The Colombo Plan affected my teenage years on a very personal level. As a Muslim teenager of Pakistani ancestry growing up in Perth in the late '50s, I was miserable and given to rehearsing rebellious speeches in front of the mirror, speeches that went no further than my bedroom. I envied the freedom enjoyed by my Anglo-Australian friends and spent a lot of time daydreaming about taboo pastimes, like dancing the twist and 'going out'.
There were no other Muslim families in Perth. My grandfathers had ventured to Australia in the 1890s, years before 1901 and the slamming of doors in the faces of people who looked like 'us'. On weekends I entered a twilight zone. I knew there had to be more to life than taking my baby brother to the cinema. This was decades before mobiles and the internet linked you up with like-minded strangers.

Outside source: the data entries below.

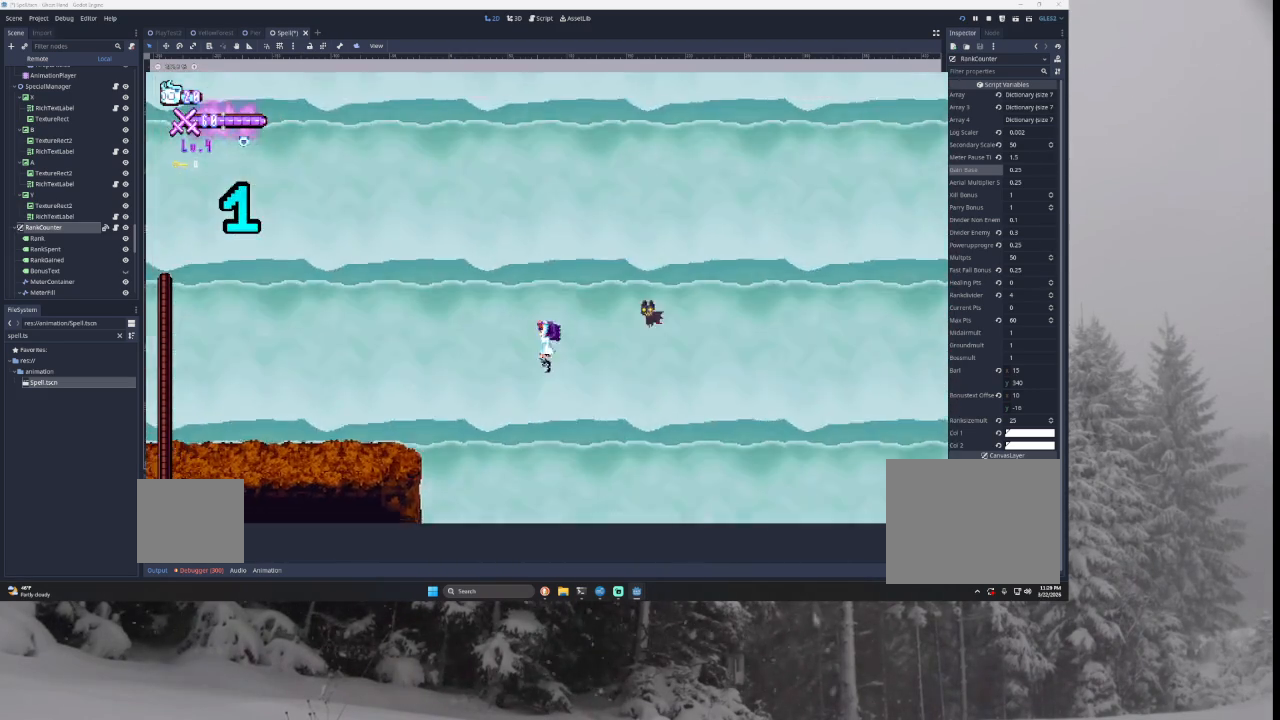
{"buttons": ["TRIANGLE"], "left_stick": "left", "right_stick": "center", "events": [[300, "TRIANGLE", "up"], [300, "left_stick", "center"], [400, "TRIANGLE", "down"], [433, "left_stick", "left"]]}
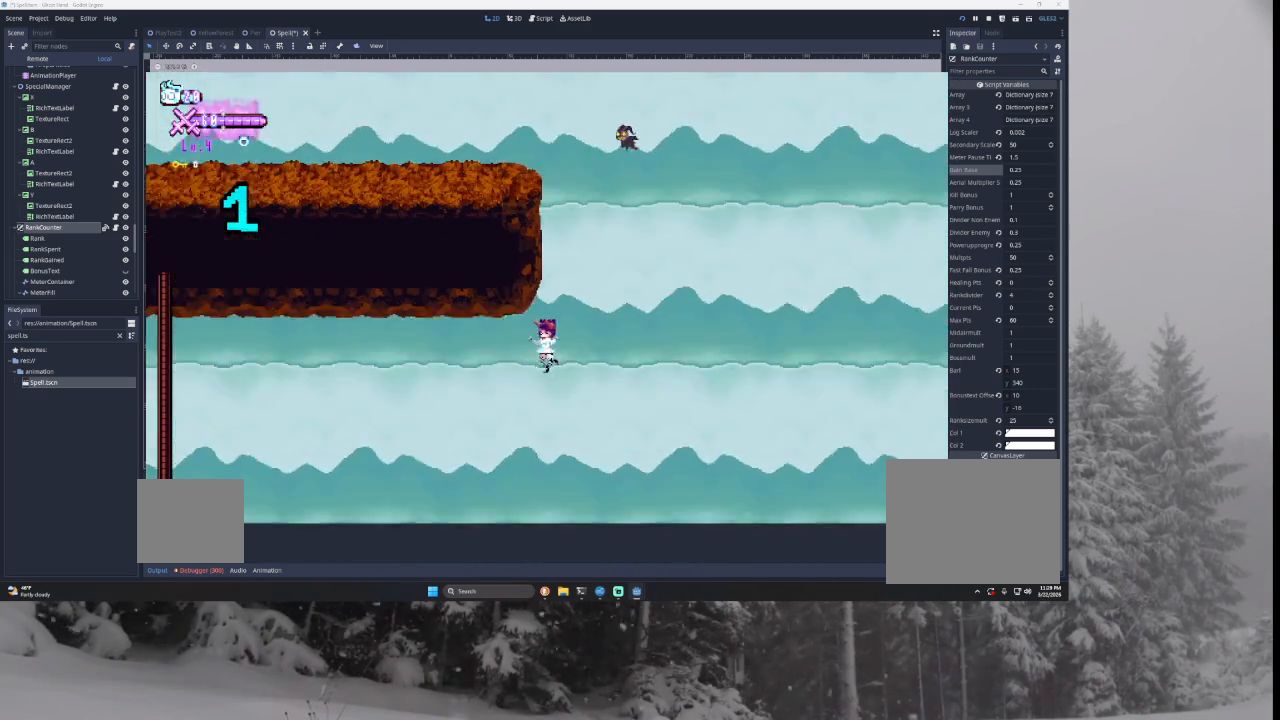
{"buttons": [], "left_stick": "center", "right_stick": "center", "events": [[367, "TRIANGLE", "up"], [400, "left_stick", "center"]]}
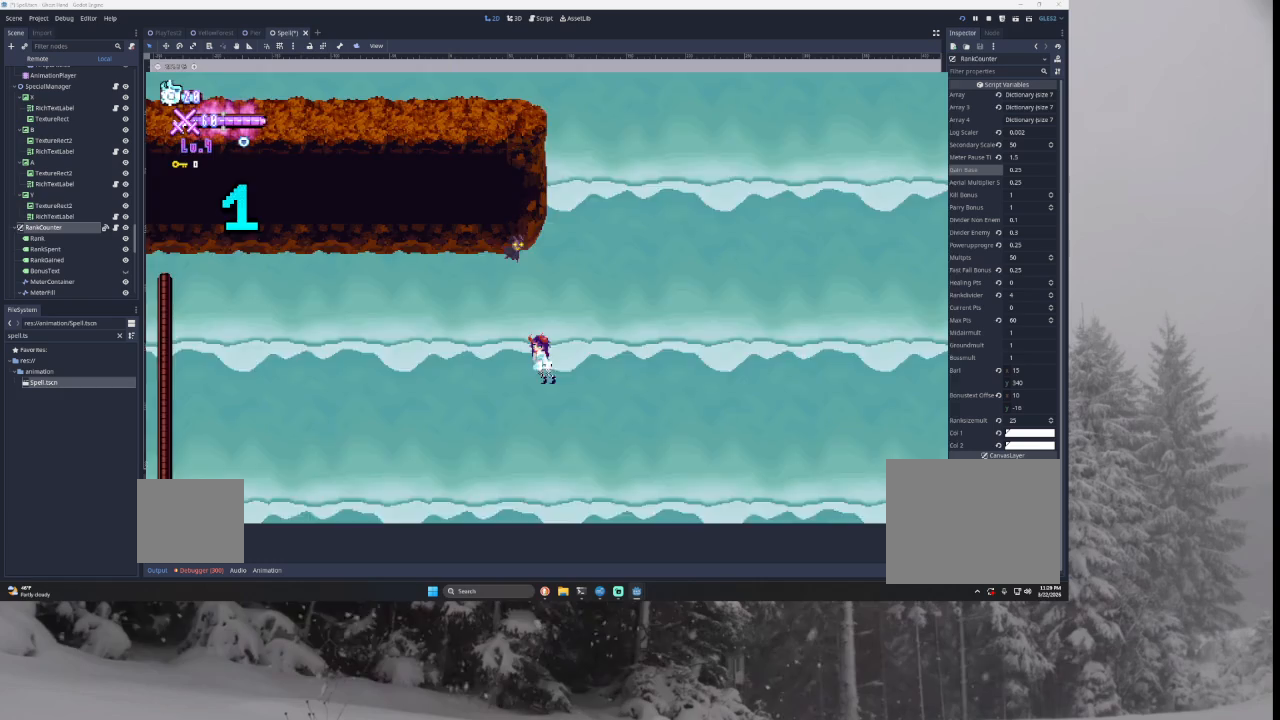
{"buttons": [], "left_stick": "center", "right_stick": "center", "events": []}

But one sunny day a normal teenage life became my lot, and my father's hair did not turn grey overnight. Suddenly I had friends who looked like me and we could go out together as a group. I owed it all to an Australian initiative for students from the Asia-Pacific region, an educational scheme light years ahead of the times.
Under the plan the first students to enrol in our tertiary institutions came from Malaysia, Singapore, Indonesia, India and Pakistan. In the early phase of the plan many students happened to be Muslims. Nursing, engineering, business studies and economics were popular choices.
Certainly the students were carefully selected: intelligent, proficient in English, friendly, charming and good looking young people. Friendships were forged and many Anglo-Celtic homes 'adopted' the newcomers. So did service clubs and sporting and church organisations. Universities treated them as special guests.